TASK BRIEF:
Repeat, exactly as written, the line with "the shrub at (357,307), 33.83" and every line that follows it in the material below, ending with the last.

##### LISTED RECORDS #####

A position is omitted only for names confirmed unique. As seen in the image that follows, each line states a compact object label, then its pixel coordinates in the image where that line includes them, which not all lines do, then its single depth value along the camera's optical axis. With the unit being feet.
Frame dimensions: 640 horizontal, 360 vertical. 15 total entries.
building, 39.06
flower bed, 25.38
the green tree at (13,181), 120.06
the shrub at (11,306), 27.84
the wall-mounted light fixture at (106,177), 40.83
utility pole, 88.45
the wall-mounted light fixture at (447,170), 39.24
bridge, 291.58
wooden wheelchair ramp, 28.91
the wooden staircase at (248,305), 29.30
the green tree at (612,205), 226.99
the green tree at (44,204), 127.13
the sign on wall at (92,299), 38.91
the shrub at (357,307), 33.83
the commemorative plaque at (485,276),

#####

YOUR RESPONSE:
the shrub at (357,307), 33.83
the commemorative plaque at (485,276),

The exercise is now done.